PAGE EXCERPT:
Could someone explain why the following two pieces of code give different results? I would like to simulate some simple time series processes in SAS, but I'm struggling with the lag function.
Specifically, in program 1, the variable b contains no data, which is unexpected. In program 2, the lag function works as expected.
/*Program 1*/
data lagtest;
a = 1;
b=lag(a);
output;
a = 2;
b= lag(a);
output;
a = 3;
b= lag(a);
output;
run;
/*Program 2*/
data lagtest2;
input a;
datalines;
1
2
3
;
run;
data lagtest2;
set lagtest2;
b= lag(a);
run;
I've been reading about the lag function, but can't find references to its use in a datastep that does not take an input dataset.
Thanks very much for any help.
Keith's roughly correct in that the correct approach is what he shows, but the reasoning isn't accurate. LAG
works on data; input and output is irrelevant (and not really a meaningful distinction). It is, in fact, quite possible to make this work with only programmatically provided data.

ACTIVITY 1:
Answer these questions about the SAS lag thread:
(a) In program 1, which variable contains no data?
(b) What three values appear under datalines in program 2?
(c) According to the reply, what does LAG work on?
ACTIVITY 2:
Output the SAS lag thread unchanged, everything from "Could someone explain" down to "works as expected.".
The items below come from a different source than the SAS lag thread.

DATA UNDER STUDY:
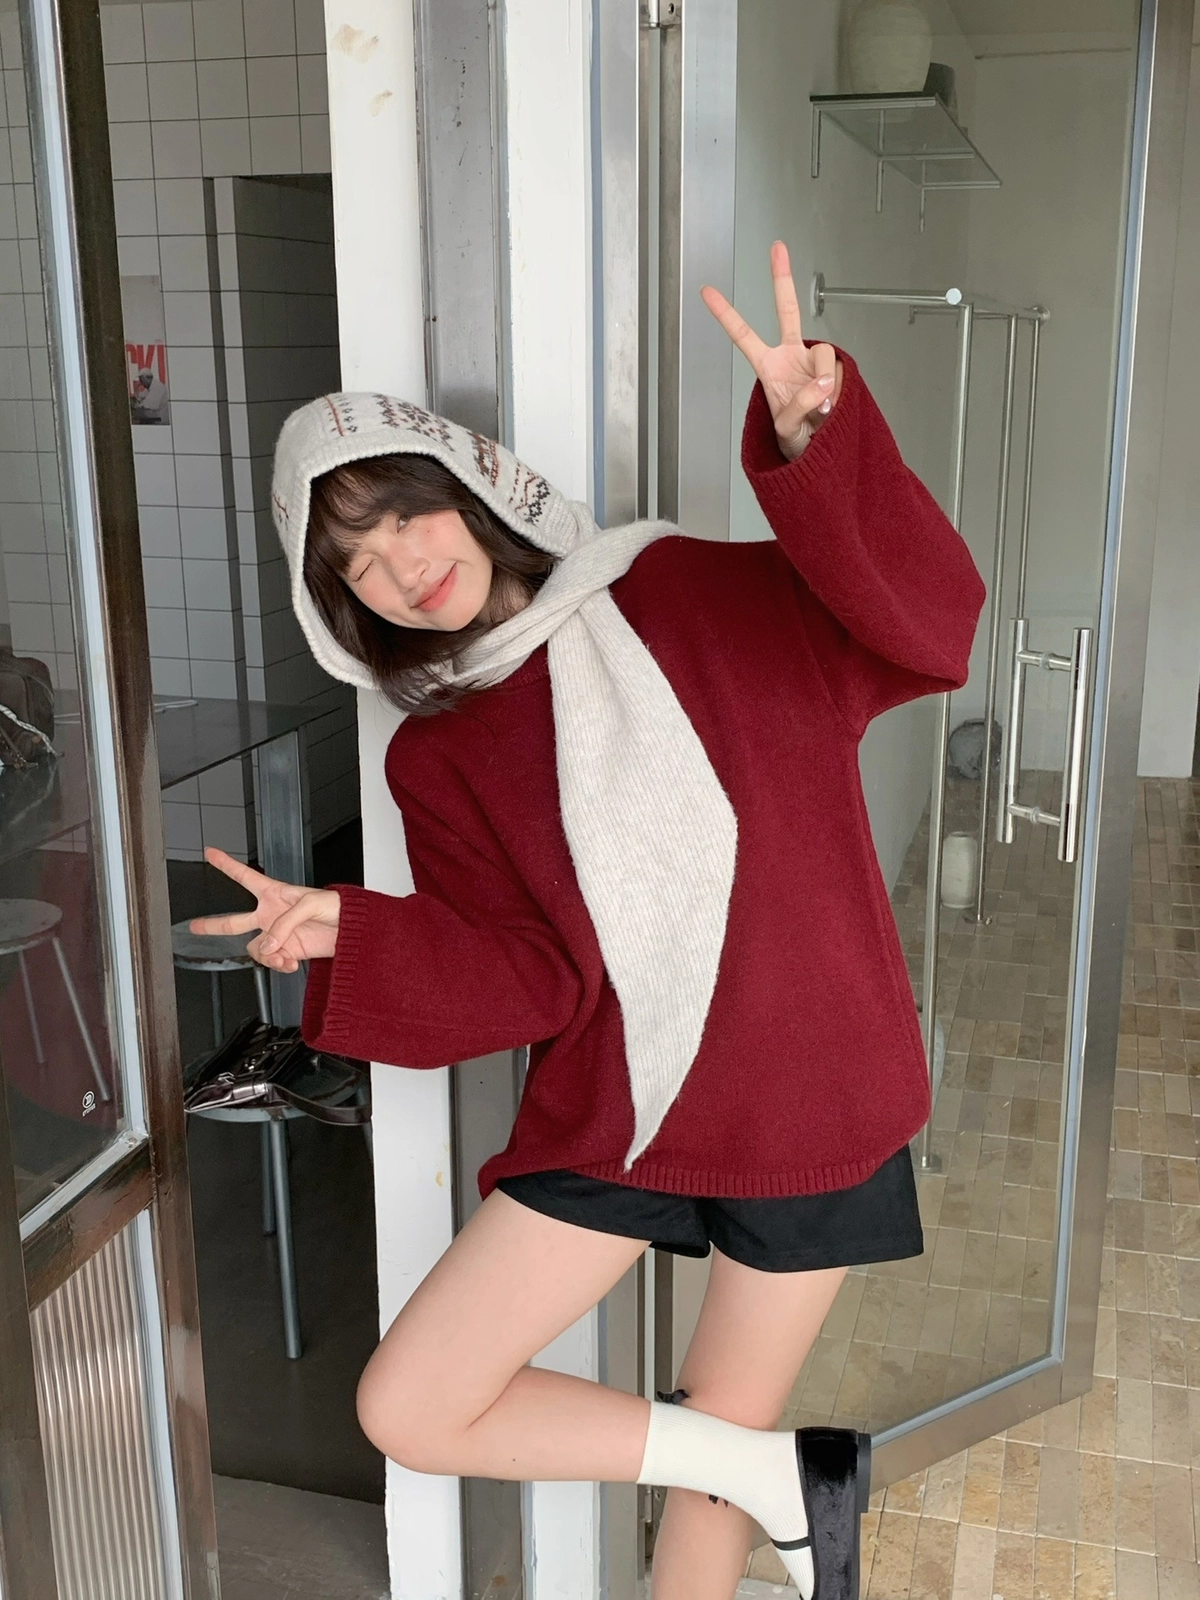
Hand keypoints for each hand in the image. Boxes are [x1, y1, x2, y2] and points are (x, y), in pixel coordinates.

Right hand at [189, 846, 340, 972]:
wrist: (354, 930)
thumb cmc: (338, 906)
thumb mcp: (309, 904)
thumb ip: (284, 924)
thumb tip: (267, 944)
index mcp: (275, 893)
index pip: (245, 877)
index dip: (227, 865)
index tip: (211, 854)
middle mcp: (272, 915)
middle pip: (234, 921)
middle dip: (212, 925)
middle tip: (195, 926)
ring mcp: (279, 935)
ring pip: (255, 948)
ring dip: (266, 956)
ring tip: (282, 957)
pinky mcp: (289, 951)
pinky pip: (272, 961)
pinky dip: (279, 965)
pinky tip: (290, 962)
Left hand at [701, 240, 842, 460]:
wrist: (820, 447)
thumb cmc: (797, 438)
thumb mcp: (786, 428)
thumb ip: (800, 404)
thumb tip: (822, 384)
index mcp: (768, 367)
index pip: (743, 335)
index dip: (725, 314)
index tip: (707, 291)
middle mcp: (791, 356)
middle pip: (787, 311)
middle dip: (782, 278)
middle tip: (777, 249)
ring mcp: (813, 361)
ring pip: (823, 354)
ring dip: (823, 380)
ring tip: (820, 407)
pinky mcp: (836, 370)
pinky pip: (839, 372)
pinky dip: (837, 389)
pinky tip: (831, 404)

WORKED SOLUTION 1:
(a) The variable b.
(b) 1, 2 and 3.
(c) Data.

WORKED SOLUTION 2:
Could someone explain why the following two pieces of code give different results? I would like to simulate some simple time series processes in SAS, but I'm struggling with the lag function.
Specifically, in program 1, the variable b contains no data, which is unexpected. In program 2, the lag function works as expected.